Document passage:
⁂

Jump to content

How in the hell do the pro's get such a larger than life sound with everything?


Recommended Posts

  • Members

 

Oddly enough, I went with a Rode NTK & Apogee pres in order to get a "massive" sounding guitar. It's weird... but in the room and situation, it was what we both picked. I just didn't like the tone of the SM-57 mic. If you can get things sounding great without an EQ, do it.

 

 

I don't think that's a very weird combination at all, especially in light of the subject topic.

 

As we've mentioned above, a good combination might be your 57 up close, with the NTK farther away from the cabinet. At any rate, I frequently use an LDC to get a large guitar sound.

 

And yeah, I like to try and choose the mic, the positioning, etc. to get the sound without requiring EQ. If I use EQ later, it's for aesthetic mixing purposes, not for "fixing".

Link to comment
Share on other sites

  • Replies 81
  • Created
  • Last Reply
  • Members

 

And you have got to use EQ to make each instrument have its own "space" in the frequency range, and compression to make each instrument stand out more. If you don't know anything about compression, definitely read up on it, because you can overuse it easily to the point that it actually hurts the sound. EQ'ing is important because you can use it to prevent instruments from interfering with each other, and to emphasize what you consider is the most pleasing part of the sound of the instrument.

 

 

I am really interested in this. Do you have any links/recommendations on reading material?

Also, when recording a band with 2 guitars, is it bad for both guitarists to use the same rig and settings when recording?

Link to comment
Share on other sites

  • Members

 

I am really interested in this. Do you have any links/recommendations on reading material?

Also, when recording a band with 2 guitars, is it bad for both guitarists to use the same rig and settings when recording?

 

 

Every situation is different. You might have less "texture" in your mix if both guitarsts use the same rig. Depending on the song, it might just work. You really never know until you try, but generally, I like to use at least two different amps. Here is my favorite reading material about getting good guitar tones, mixing, etc.: http://www.badmuckingfastard.com/sound/slipperman.html

Link to comment
Share on other sites

  • Members

 

I am really interested in this. Do you have any links/recommendations on reading material?

Also, when recording a band with 2 guitars, is it bad for both guitarists to use the same rig and settings when recording?

 

 

The best book I've read on this is unfortunately out of print. It's Wayne Wadhams "Sound Advice: A Musician's Guide to the Recording Studio", which I highly recommend no matter what your level of expertise. This covers the frequencies of instruments, micing them, etc. really well, and approaches recording from a very creative point of view, often offering viewpoints that contradict his own.

 

The answer to the second question is: it depends.

 

Often, if you're trying to achieve two more distinct sounds, using (at the very least) different guitars helps differentiate the parts more. I frequently use different guitars, different amps, and/or different mic/mic positioning. Obviously, using different settings on amps helps too. But it all depends. Sometimes you can get away with using more or less the same setup, but changing the pick-ups and moving the mic around a little bit if you still want sounds that are distinct from each other.

⁂

Directive 1: Copy the passage of the forum thread on guitar recording from "Recommended Posts" to "an EQ, do it." word for word.

⁂

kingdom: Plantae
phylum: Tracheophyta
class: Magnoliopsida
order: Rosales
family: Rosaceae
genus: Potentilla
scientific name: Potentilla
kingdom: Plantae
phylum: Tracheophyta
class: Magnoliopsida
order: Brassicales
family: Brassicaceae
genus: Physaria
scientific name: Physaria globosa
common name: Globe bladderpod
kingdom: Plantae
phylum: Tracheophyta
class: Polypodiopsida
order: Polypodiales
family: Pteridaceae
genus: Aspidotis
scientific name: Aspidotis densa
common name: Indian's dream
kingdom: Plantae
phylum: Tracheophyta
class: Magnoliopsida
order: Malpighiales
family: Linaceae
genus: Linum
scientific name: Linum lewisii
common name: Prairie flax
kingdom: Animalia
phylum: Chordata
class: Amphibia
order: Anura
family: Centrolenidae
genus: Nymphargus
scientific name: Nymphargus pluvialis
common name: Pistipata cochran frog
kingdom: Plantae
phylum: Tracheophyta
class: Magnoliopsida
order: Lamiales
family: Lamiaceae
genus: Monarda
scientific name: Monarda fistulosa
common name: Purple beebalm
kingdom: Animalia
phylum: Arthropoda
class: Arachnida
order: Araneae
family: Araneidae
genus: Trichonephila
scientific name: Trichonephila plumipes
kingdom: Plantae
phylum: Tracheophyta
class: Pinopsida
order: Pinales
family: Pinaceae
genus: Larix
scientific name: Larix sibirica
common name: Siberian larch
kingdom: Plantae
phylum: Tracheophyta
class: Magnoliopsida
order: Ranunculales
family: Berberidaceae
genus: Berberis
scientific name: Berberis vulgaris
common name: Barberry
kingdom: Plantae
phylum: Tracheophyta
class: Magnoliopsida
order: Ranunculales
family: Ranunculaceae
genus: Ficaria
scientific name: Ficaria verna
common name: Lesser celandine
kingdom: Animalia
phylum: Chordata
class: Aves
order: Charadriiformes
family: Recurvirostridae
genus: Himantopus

⁂

Directive 2: Please reproduce the rows from the line with "common name: Lesser celandine" through the final row, character for character.

Final answer 1:
Recommended Posts

  • Members

 

Oddly enough, I went with a Rode NTK & Apogee pres in order to get a "massive" sounding guitar. It's weird... but in the room and situation, it was what we both picked. I just didn't like the tone of the SM-57 mic. If you can get things sounding great without an EQ, do it.

Final answer 2:
common name: Lesser celandine
kingdom: Animalia
phylum: Chordata
class: Aves
order: Charadriiformes
family: Recurvirostridae
genus: Himantopus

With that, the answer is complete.